───── DATA TO USE

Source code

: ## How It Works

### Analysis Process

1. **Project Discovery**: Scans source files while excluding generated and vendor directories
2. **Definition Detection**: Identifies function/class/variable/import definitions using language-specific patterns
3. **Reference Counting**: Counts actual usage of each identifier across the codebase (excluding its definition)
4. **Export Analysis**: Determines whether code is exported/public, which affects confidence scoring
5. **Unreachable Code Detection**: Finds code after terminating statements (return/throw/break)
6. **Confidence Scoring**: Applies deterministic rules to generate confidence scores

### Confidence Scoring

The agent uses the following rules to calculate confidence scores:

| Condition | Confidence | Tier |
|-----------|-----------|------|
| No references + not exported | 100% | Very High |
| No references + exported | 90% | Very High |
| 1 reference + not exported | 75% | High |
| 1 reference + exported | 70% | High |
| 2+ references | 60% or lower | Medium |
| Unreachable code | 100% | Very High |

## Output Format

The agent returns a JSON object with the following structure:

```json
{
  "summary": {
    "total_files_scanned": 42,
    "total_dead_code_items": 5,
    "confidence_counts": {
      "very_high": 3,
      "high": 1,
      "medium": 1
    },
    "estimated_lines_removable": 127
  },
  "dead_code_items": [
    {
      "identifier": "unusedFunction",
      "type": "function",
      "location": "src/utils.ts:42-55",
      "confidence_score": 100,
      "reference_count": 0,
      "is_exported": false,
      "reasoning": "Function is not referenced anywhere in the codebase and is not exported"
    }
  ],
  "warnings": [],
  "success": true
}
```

──────────

• _EXERCISE PROMPT_:
The records above must be transcribed without a single omission.

• _FINAL ANSWER_:
Source code

: ## How It Works

### Analysis Process

1. **Project Discovery**: Scans source files while excluding generated and vendor directories
2. **Definition Detection**: Identifies function/class/variable/import definitions using language-specific patterns
3. **Reference Counting**: Counts actual usage of each identifier across the codebase (excluding its definition)
4. **Export Analysis**: Determines whether code is exported/public, which affects confidence scoring
5. **Unreachable Code Detection**: Finds code after terminating statements (return/throw/break)
6. **Confidence Scoring**: Applies deterministic rules to generate confidence scores

### Confidence Scoring

The agent uses the following rules to calculate confidence scores:

| Condition | Confidence | Tier |
|-----------|-----------|------|
| No references + not exported | 100% | Very High |
| No references + exported | 90% | Very High |
| 1 reference + not exported | 75% | High |
| 1 reference + exported | 70% | High |
| 2+ references | 60% or lower | Medium |
| Unreachable code | 100% | Very High |

## Output Format

The agent returns a JSON object with the following structure:

```json
{
  "summary": {
    "total_files_scanned": 42,
    "total_dead_code_items": 5,
    "confidence_counts": {
      "very_high": 3,
      "high": 1,
      "medium": 1
    },
    "estimated_lines_removable": 127
  },
  "dead_code_items": [
    {
      "identifier": "unusedFunction",
      "type": "function",
      "location": "src/utils.ts:42-55",
      "confidence_score": 100,
      "reference_count": 0,
      "is_exported": false,
      "reasoning": "Function is not referenced anywhere in the codebase and is not exported"
    }
  ],
  "warnings": [],
  "success": true
}
```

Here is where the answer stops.